June returns home on James’s motorcycle. There, she encounters Austin, who threatens her before leaving. James arrives shortly after and tells her about the trauma Will suffered after his relationship with his ex Ari ended. In turn, June shares that her brother August died two years earlier in a motorcycle accident linked to the use of steroids and other substances. They say goodnight, and later that night, she dreams of kissing him and making love to him. The next day, James confronts Austin, accusing him of threatening June and cutting ties with him, refusing any further substances. However, at school, he acts distantly toward her.

At Amelia’s masquerade birthday party, Will receives a video showing James outside June’s house. The footage circulates among the students. Humiliated, June flees, with James following her. At her home, he comforts her, and they fall asleep in each other's arms.

The next morning, June's mother and James's father find them together and react angrily.
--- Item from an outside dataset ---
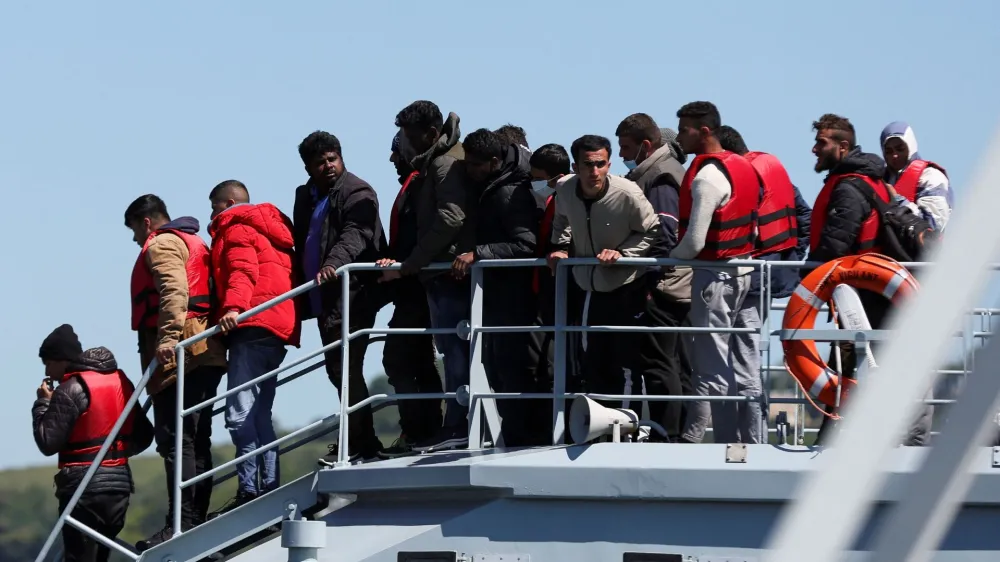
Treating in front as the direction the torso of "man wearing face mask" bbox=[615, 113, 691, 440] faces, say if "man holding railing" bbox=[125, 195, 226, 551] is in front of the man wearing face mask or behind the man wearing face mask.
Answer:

Meanwhile, Blaze discovers the truth: Amelia is responsible for circulating the photos and videos that hurt June.

During a new MMA match, Will faces off against James. Austin has administered steroids to his friend as well, to ensure a victory. June triggers the fire alarm to stop the fight. Amidst the chaos, Austin kidnaps James and flees.

June chases them on motorcycle. An accident ensues: the car catches fire and James is trapped, while the former manager escapes. Will arrives and helps June rescue him, pulling him out of the burning vehicle.

==Cast==
- Mia Jenkins as June
- Pepe Barroso Silva as James
- Luca Melucci as Will
- Andrea Guo as Amelia
- Michelangelo Vizzini as Blaze
- Madior Fall as Jackson
- Vanessa Donghi as Ari
- Elizabeth Kinnear as April
- Tommaso Caporali as Austin

==Production==
On March 26, 2025 Prime Video announced the film in Series Mania. On December 5, 2025 the platform announced the main cast.

==Release==
Love Me Love Me was released worldwide on February 13, 2026 through Amazon Prime Video.

==Sequel==
On March 6, 2026 Prime Video announced the greenlighting of a sequel based on the second book of the Love Me Love Me series. It is scheduled to be released in 2027.